## VOTRE OBJECTIF
Poursuivez l'homélie de Noël présentée ci-dessous en reprenant juste après sa dernière phrase.

## EXTRAIT DU TEXTE

Messe de la Nativité du Seigneur

Abbé Thierry Fouet, à l’église Saint-Joseph, Genève, le 25 décembre 2008
Lectures bibliques : Isaïe 52, 7-10; Hébreux 1, 1-6; Jean 1, 1-18 – Année B

 

C’est une scène bien familière, et si touchante, que de voir des parents, des proches et des amis se pencher sur un berceau. On s’interroge déjà sur l’avenir de bébé et chacun tente de découvrir à qui il peut bien ressembler ! On observe le visage, les yeux, la forme de la bouche, des oreilles tout ce qui fait un visage unique et cependant hérité de toute une lignée et qui permet de reconnaître, parmi les proches, un homme ou une femme….
En ce jour de Noël, les crèches disposées dans nos églises nous invitent à la même démarche : à qui Jésus ressemble-t-il ? Quel est ce visage de Dieu qui vient jusqu’à nous ?
C’est là dans ce tout petit visage, si fragile, c’est là que la lumière incréée, éternelle, prend la forme de deux petits yeux éblouis ; c’est là que la tendresse créatrice se fait bouche qui nous sourit ; c’est là que la puissance divine se fait bras qui se tendent vers nous…. Toutes nos conceptions de Dieu et de l’homme volent en éclats : Dieu-enfant… prenons le temps de nous émerveiller…
Oui sous les traits de ce bébé qui va devenir l’homme – Jésus, Dieu nous montre son vrai visage.
Il n’est pas cette sorte de grand horloger qui organiserait froidement les hommes et les évènements du monde.
Il n’est pas davantage le grand justicier de l’univers pour exclure et punir ou faire peur. Ce sont là des caricatures de Dieu qu’il nous faut vite jeter très loin et démaquiller afin de trouver le visage de l’enfant de Noël, le visage aimant de Dieu.

## DONNÉES FOURNIES
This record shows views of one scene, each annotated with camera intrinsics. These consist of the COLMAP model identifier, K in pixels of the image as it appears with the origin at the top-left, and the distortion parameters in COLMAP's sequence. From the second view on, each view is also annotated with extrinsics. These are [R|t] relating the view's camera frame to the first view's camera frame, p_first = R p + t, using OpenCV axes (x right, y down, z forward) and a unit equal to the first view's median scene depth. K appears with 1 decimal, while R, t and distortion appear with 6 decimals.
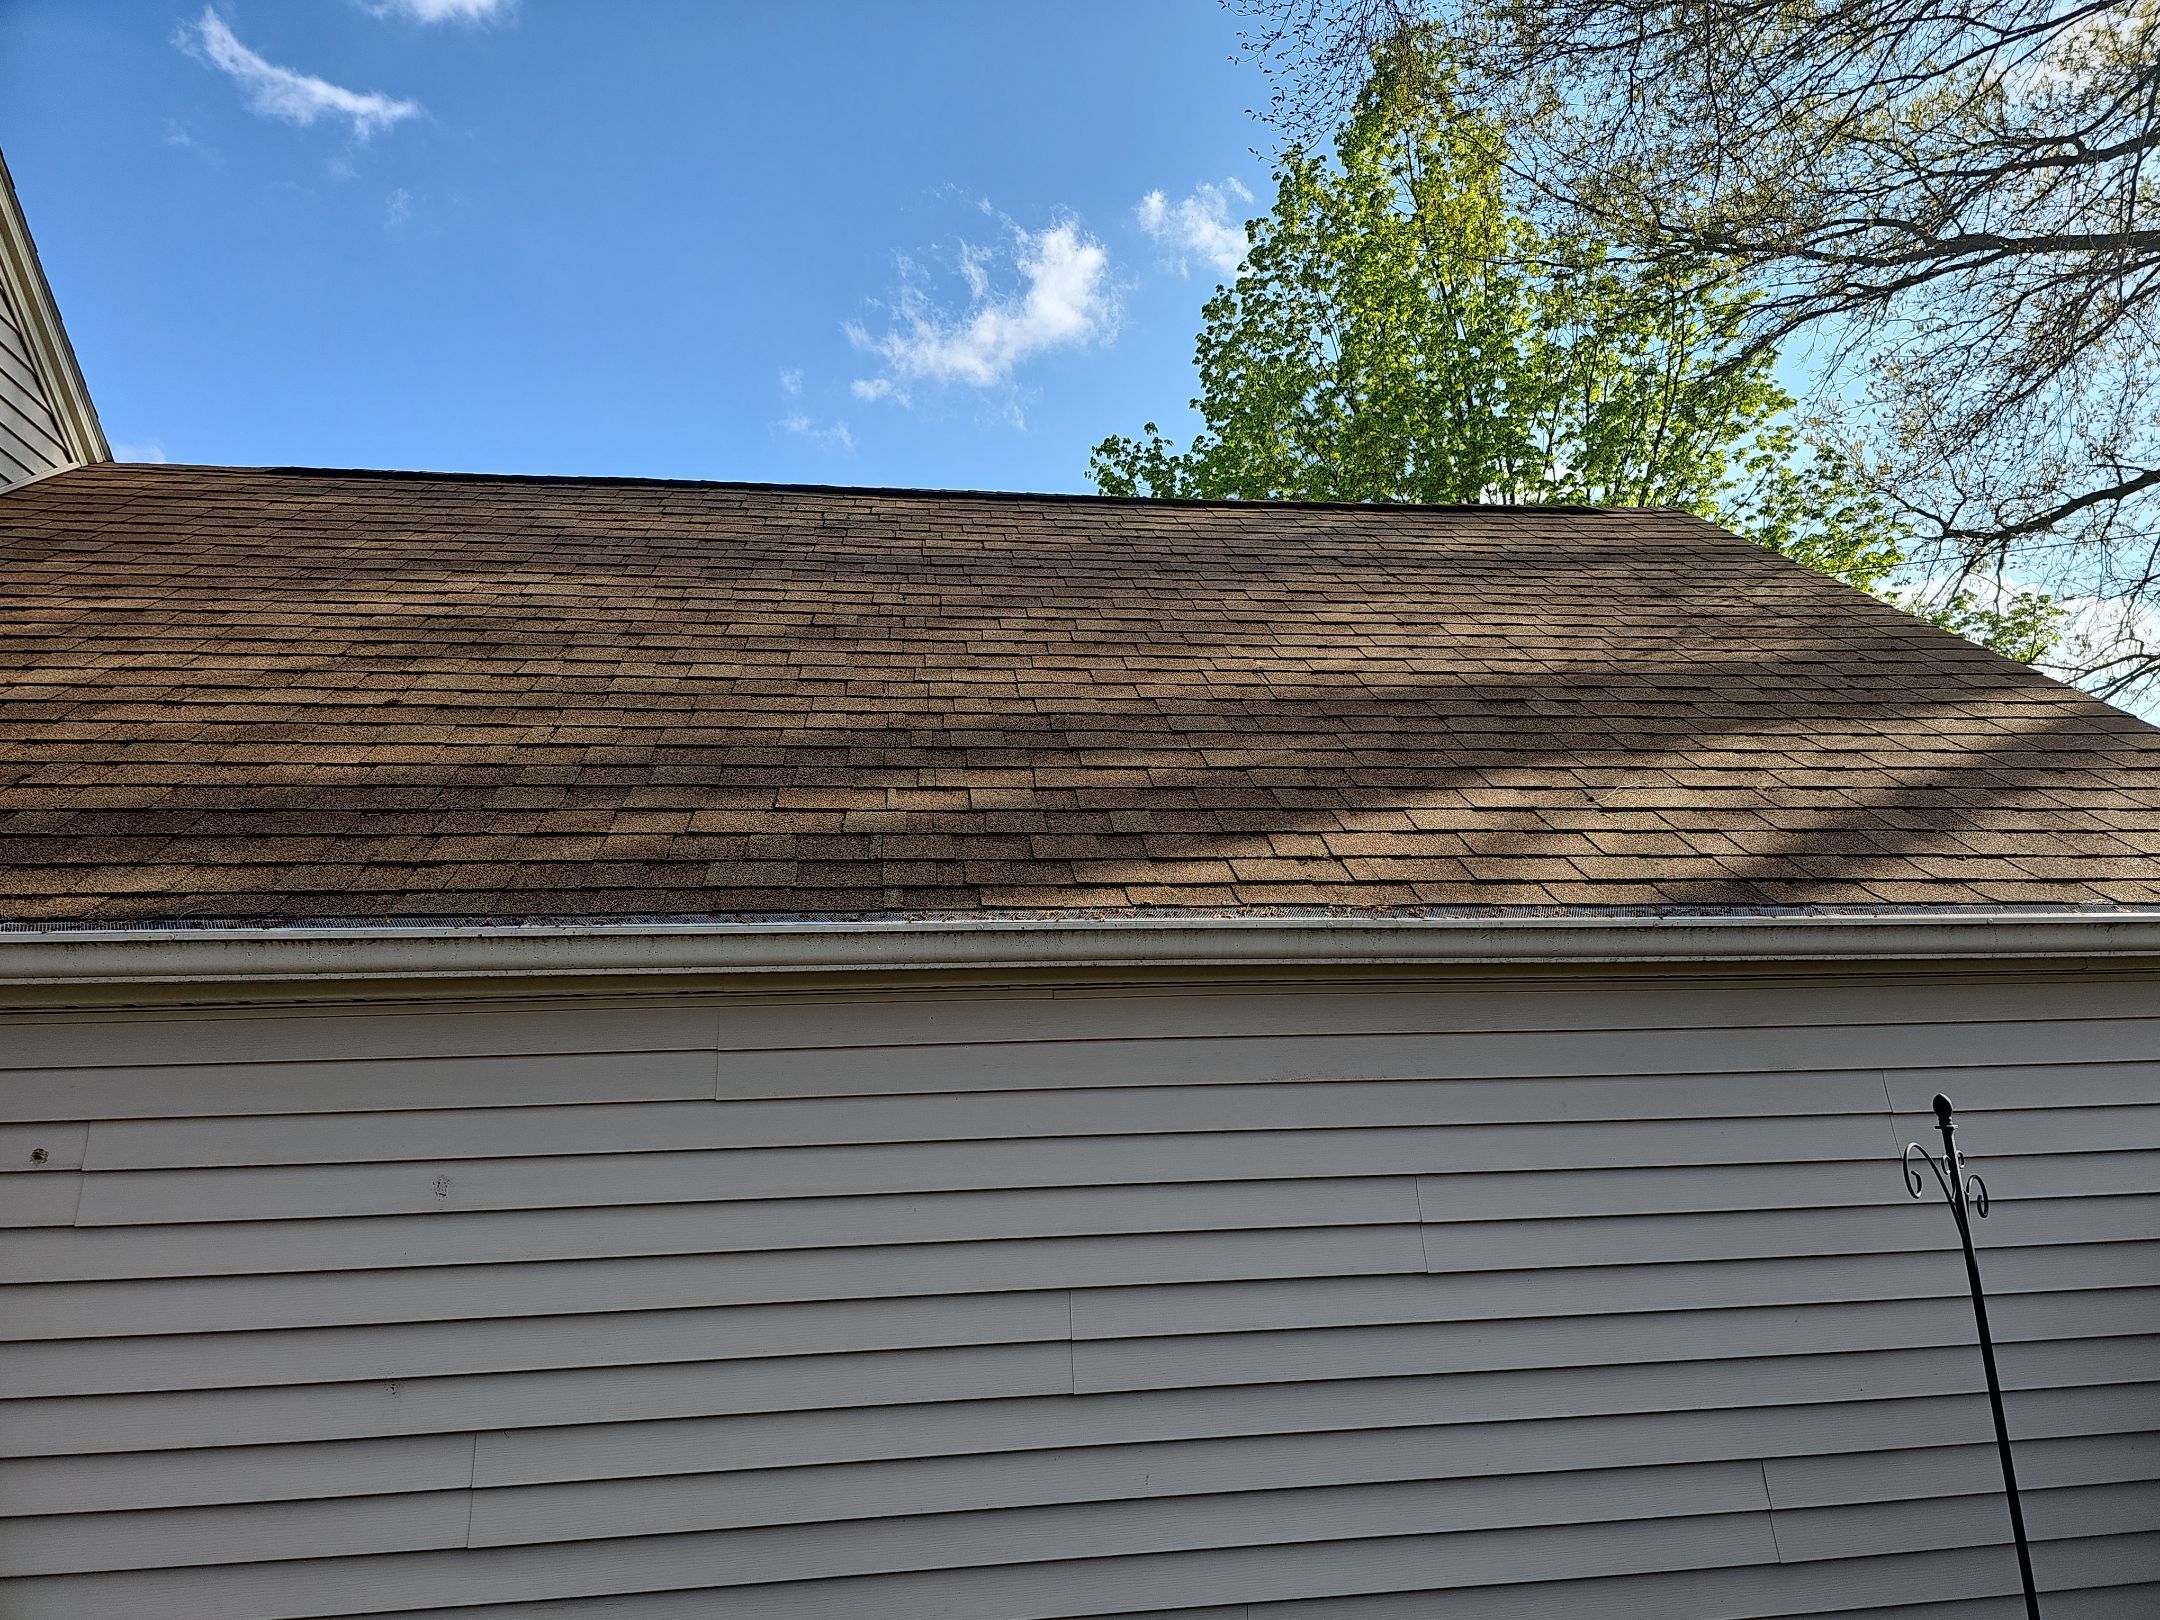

## RÉPONSE
L’Apôtre et Evangéliste Jean nous déclare aujourd’hui : ne vous trompez pas, ce tout-petit est le Tout-Grand ! cet enfant couché sur la paille : c’est le Fils de Dieu.
Ce bébé qui ne parle pas encore comme nous, mais ne fait que balbutier, faites bien attention, c’est le Verbe, la Parole de Dieu qui se fait chair.
Ce tout petit qui est né il n’y a que quelques heures, attention, il existe de toute éternité auprès du Père.
Ce petit qui va pleurer quand il aura faim, ce petit qui ne sait pas encore faire de discours et qui, comme tous les enfants, devra apprendre à lire et à écrire : il est la Parole éternelle de Dieu, Parole première et dernière, l’Alpha et l’Oméga, Parole créatrice, Parole qui se fait nourriture.
Ce bébé, que l’on aperçoit à peine dans la pénombre de la crèche, attention, il est la Lumière du monde, il est le roi céleste devant qui se prosternent les anges.
Oui attention nous dit Jean car « Dieu… est venu chez les siens et les siens ne l’ont pas reçu! ». Voilà le drame permanent de notre monde.

Chers amis, le Dieu de Jésus-Christ, nous n’avons pas à l’imaginer : nous avons à l’accueillir tel qu’il se présente à nous. Il ne nous regarde pas de là-haut, il se fait tout proche de nous. Il se fait intime à nous-mêmes, en nous-mêmes.
Ce petit enfant, le Verbe fait chair, nous pousse à incarner notre foi, à faire ce que nous disons, à incarner cette présence de Dieu en nous, parmi nous, dans ce monde qui est le nôtre aujourd’hui.
La Parole qui se fait chair, Dieu qui se fait homme, ce n’est pas un résultat, ce n’est pas un achèvement, c’est un commencement, c’est une naissance pour chacun. Dès lors plus rien de notre humanité ne lui est étranger : Jésus, par son incarnation, rejoint toute personne, et il accueille toutes les situations, sans exclusive. Grâce à l’enfant-Jésus, je peux regarder Dieu les yeux dans les yeux, accueillir la saveur de la vie et me découvrir, moi aussi, enfant bien-aimé du Père.
Chers amis et téléspectateurs, en ce jour de Noël, Dieu nous invite à écouter en chacun de nous l’enfant-Dieu, à l’accueillir pour le faire grandir en nous, lui la Parole qui fait naître et renaître et se laisse découvrir à ceux qui le cherchent avec les yeux du cœur.
Dieu ne s’est pas fait homme pour jouer ou faire semblant, il n’est pas venu voir « ce que cela fait » d’être un homme. Il est simplement venu se donner par amour, lui-même afin que nous ayons Dieu en nous, Dieu en personne.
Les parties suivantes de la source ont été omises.